La date du lundi 11 octobre 2021 restera gravée dans les esprits des burkinabè assoiffés de la justice. Pour cause, le procès historique Thomas Sankara et 12 de ses compagnons a enfin débuté au tribunal militaire de Ouagadougou, en présence de la veuve Mariam Sankara ainsi que les membres des familles des autres victimes. L’objectif commun c’est la manifestation de la vérité. Pour diverses raisons, le procès a été suspendu dans l’après –midi et reprendra le lundi 25 octobre 2021.
34 ans après l’assassinat du capitaine Thomas Sankara et compagnons, l’heure est enfin venue pour que toute la justice soit faite sur ce crime. C’est l’espoir que nourrissent les familles des victimes et de nombreux burkinabè de l’intérieur tout comme de l’extérieur, à travers cette première journée d’audience marquant l’ouverture officielle du procès qualifié d’historique. Au total, 14 personnes sont poursuivies dans cette affaire de coup d’Etat du 15 octobre 1987, qui a emporté le père de la révolution. Mais ce matin, il n’y avait que 12 personnes dans le box des accusés dont le général Gilbert Diendéré. L’ex président Blaise Compaoré, le présumé cerveau de l’assassinat, quant à lui, est toujours en exil en République de la Côte d’Ivoire avec son ancien aide de camp Hyacinthe Kafando, qui aurait également joué un rôle important dans cette forfaiture. Le tribunal leur a donné 10 jours pour comparaitre.

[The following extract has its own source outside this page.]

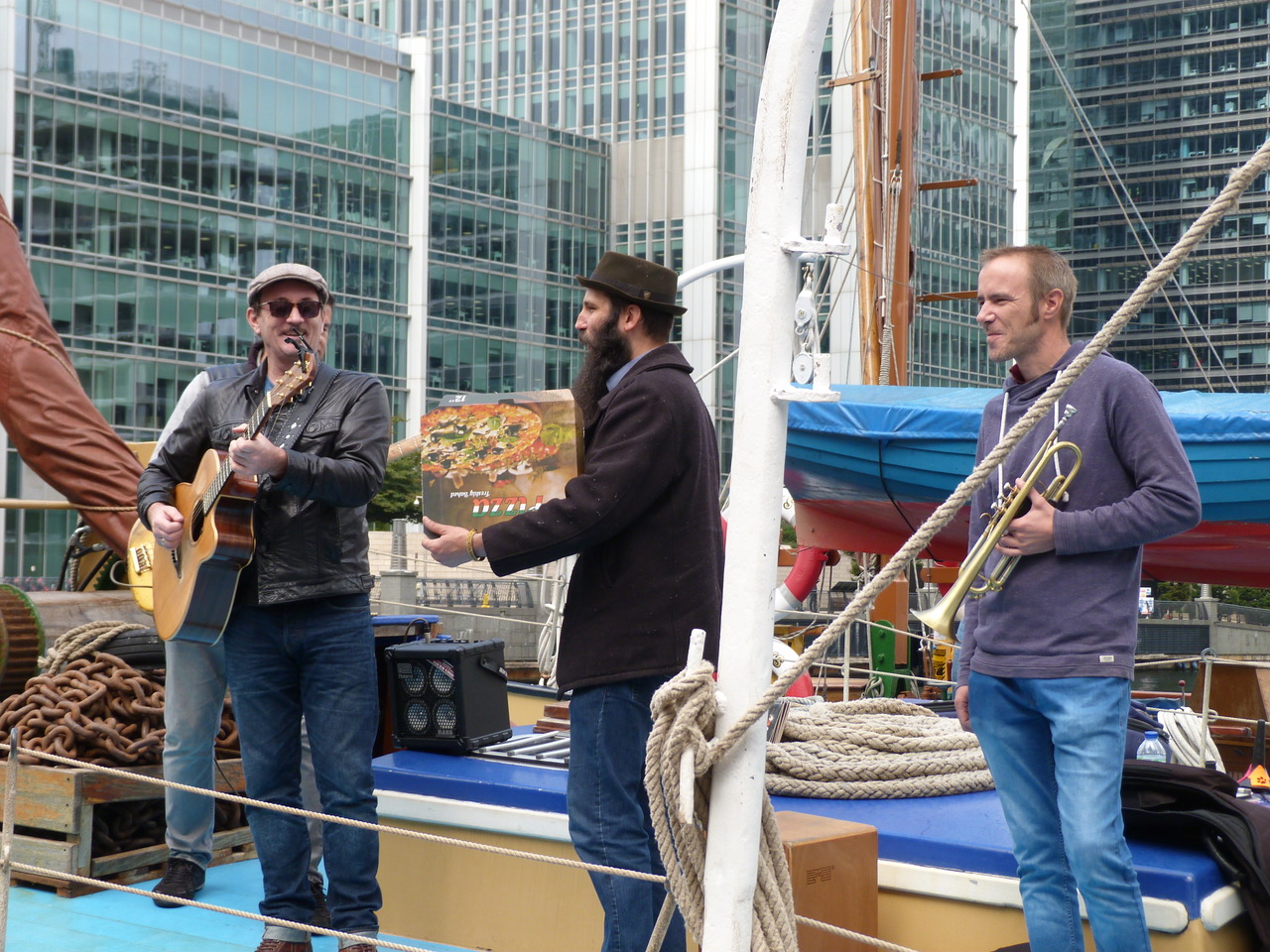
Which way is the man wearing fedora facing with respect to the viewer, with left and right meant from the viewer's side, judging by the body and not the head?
facing to the left of the viewer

Dans le but de permettre à toute la population burkinabè de suivre convenablement le procès qui revêt d’une importance capitale, les avocats de la partie civile, notamment maître Séraphin Somé, maitre Prosper FARAMA et maître Hervé Kam, ont formulé une requête à l’endroit du tribunal, consistant à autoriser les enregistrements et ou les diffusions. Aussi, disent ces avocats, cela permettrait également d’avoir des archives judiciaires consistants et fiables car le greffe ne pouvant pas tout noter. Une requête que le parquet a jugé pertinent, mais qui malheureusement pose problème vu que l’article 43 du code de la justice militaire l’interdit.
Du côté de la défense, c’est un refus catégorique et elle considère l’idée de l’enregistrement comme étant une violation de la loi. « La loi dit qu’on n’enregistre pas les procès et j’ai demandé à ce qu’elle soit appliquée. La seule prise de notes que la loi prévoit c’est le greffe. Le tribunal n’a pas pour vocation de constituer des archives de l’histoire. Il ne faut pas se tromper sur l’objet du tribunal. Moi je refuse catégoriquement qu’on me filme ou qu’on m’enregistre pendant ma plaidoirie. Je ne veux pas entendre ma voix à la radio ou à la télévision », a fait savoir maître Moumouni Kopio de la défense. Toute la défense a donc rejeté en bloc cette requête d’enregistrement, indiquant que la presse pourrait donner une autre tournure à ce procès. Ainsi, le tribunal a pris acte, rejetant donc la doléance de la partie civile.
Comme requête venant de la défense, c’est le renvoi du procès demandé par maître Viviane Kaboré et maître Kanyili. Pour un dossier de 20 mille pages, elles disent l’avoir reçu seulement le 1er octobre dernier et par conséquent, n’ont pas pu prendre connaissance de tout le contenu. C’est pourquoi en accord avec tous les avocats des accusés, elles ont demandé un renvoi afin de mieux se préparer pour la défense de leurs clients. La partie civile et le parquet ne trouvant pas d’objections, le tribunal a suspendu l’audience du jour et la reprise est prévue pour le 25 octobre 2021. Ce report permettra aussi au tribunal de finaliser le chronogramme de passage des différents accusés et témoins à la barre.
Notons que dans la matinée, le tribunal a eu du mal avant d’avoir les juges militaires accesseurs, car la plupart des généraux tirés au sort ont désisté, indiquant avoir des liens d’amitié et de collaboration avec certains des accusés.